NB: My question is not a duplicate of Format floats with standard json module. In fact, Mark Dickinson provided a good answer to my question in one of his comments, and this answer is all about pandas.read_csv
, which is not even mentioned in that earlier post. Although [pandas]
was one of the post's tags from the beginning, I have now edited the title to make the connection with pandas
explicit.
As a very minimal example, suppose that I have a file foo.csv
with the following content:
foo
-482.044
Now, if I read this file in with pandas.read_csv
, and dump a transform of these data using simplejson.dumps
I get the following:
simplejson.dumps(pandas.read_csv('/tmp/foo.csv')
.to_dict(orient='index')
.values()[0])
# '{"foo": -482.04400000000004}'
IOW, the original -482.044
became -482.04400000000004
.
NB: I understand why this happens.
What I'm looking for is some convenient way to get around it.

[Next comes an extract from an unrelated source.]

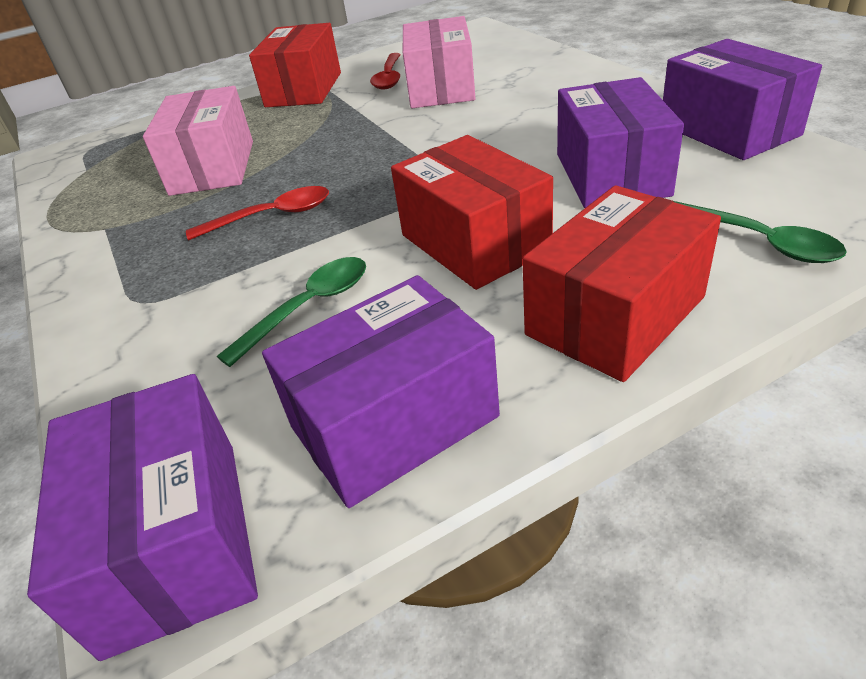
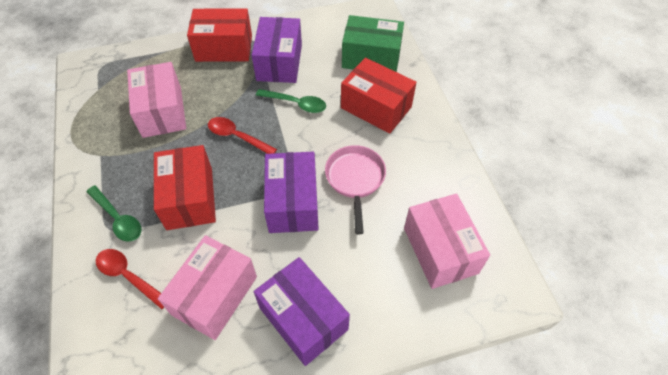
green box: 0 -> 1
pink box: 2 -> 3
pink pan: 0 -> 1
purple box: 4 -> 3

IOW, the desired JSON string in this case is something like
'{"foo": -482.044}'
I'm looking for a convenient way to generate this string, starting from the file foo.csv
shown earlier.
Needless to say, this example is unrealistically simple. In practice, foo.csv
would contain thousands/millions of rows, and tens/hundreds of columns, not all necessarily floats (or even numeric). I'm only interested in solutions that would work for such real-life data.

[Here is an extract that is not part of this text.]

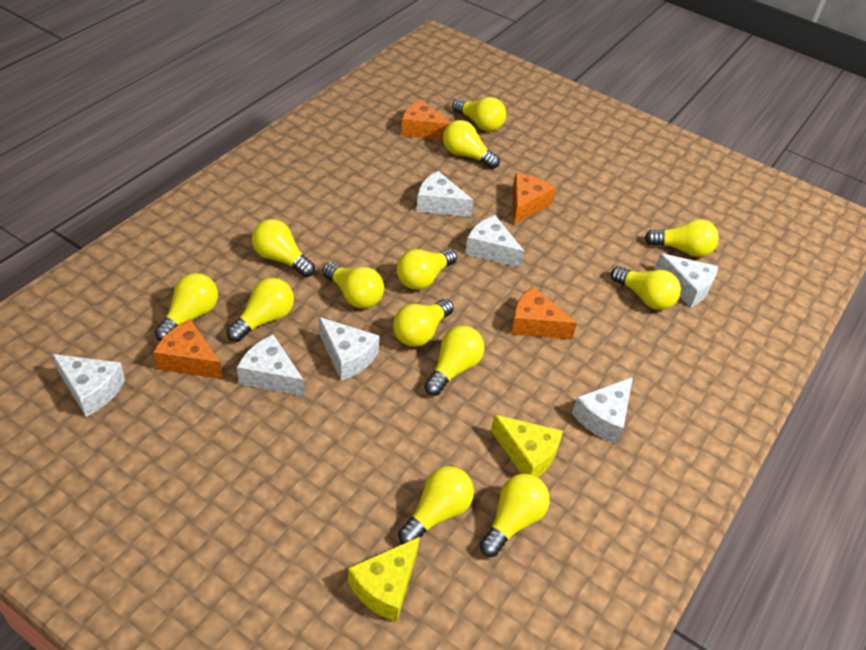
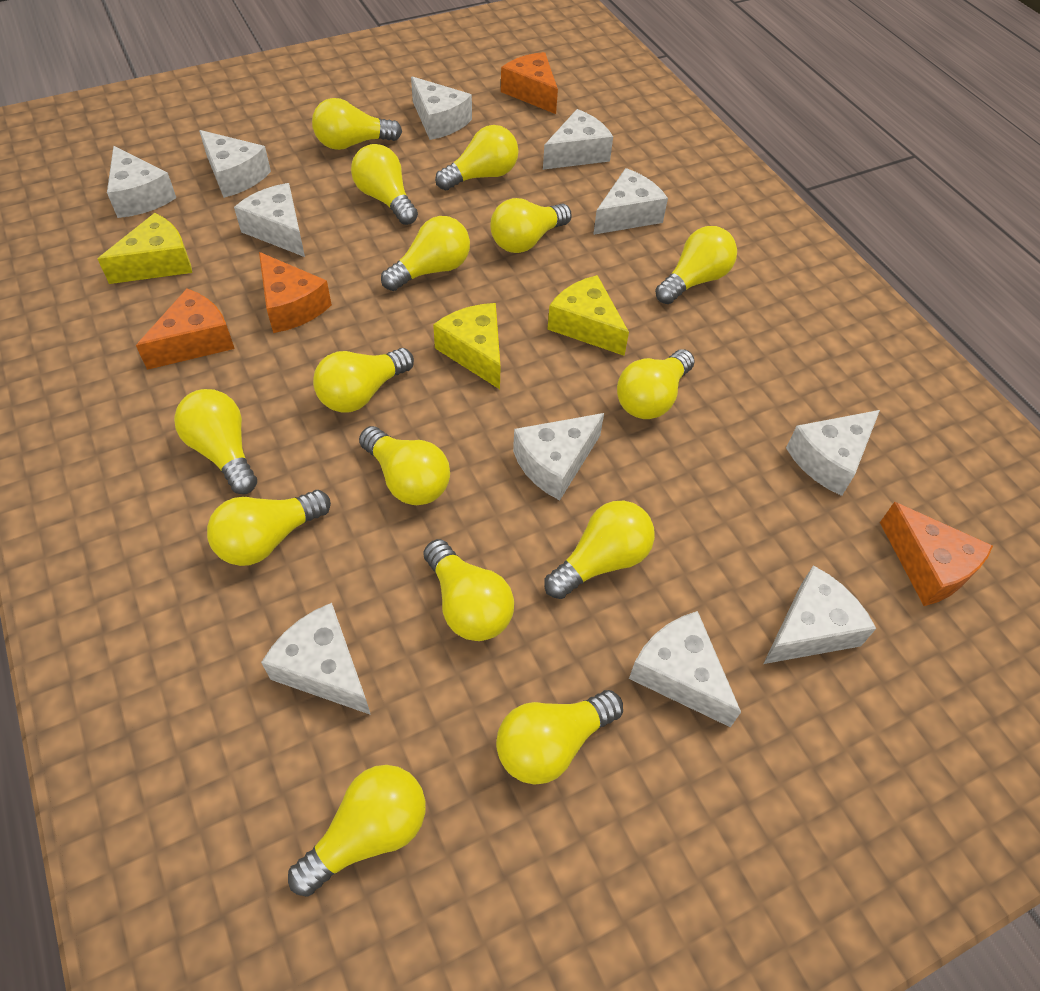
white cheese: 7 -> 11
yellow cheese: 2 -> 3
yellow light bulb: 13 -> 15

Of course, I could avoid floating-point issues altogether by passing dtype=str
to pandas.read_csv
, but this would not produce the desired result:
simplejson.dumps(pandas.read_csv('/tmp/foo.csv', dtype=str)
.to_dict(orient='index')
.values()[0])
# '{"foo": "-482.044"}'
To put it in different terms: I want the input CSV to serve as the explicit specification of how to serialize whatever floating point values it contains. Is there a simple/convenient way to achieve this?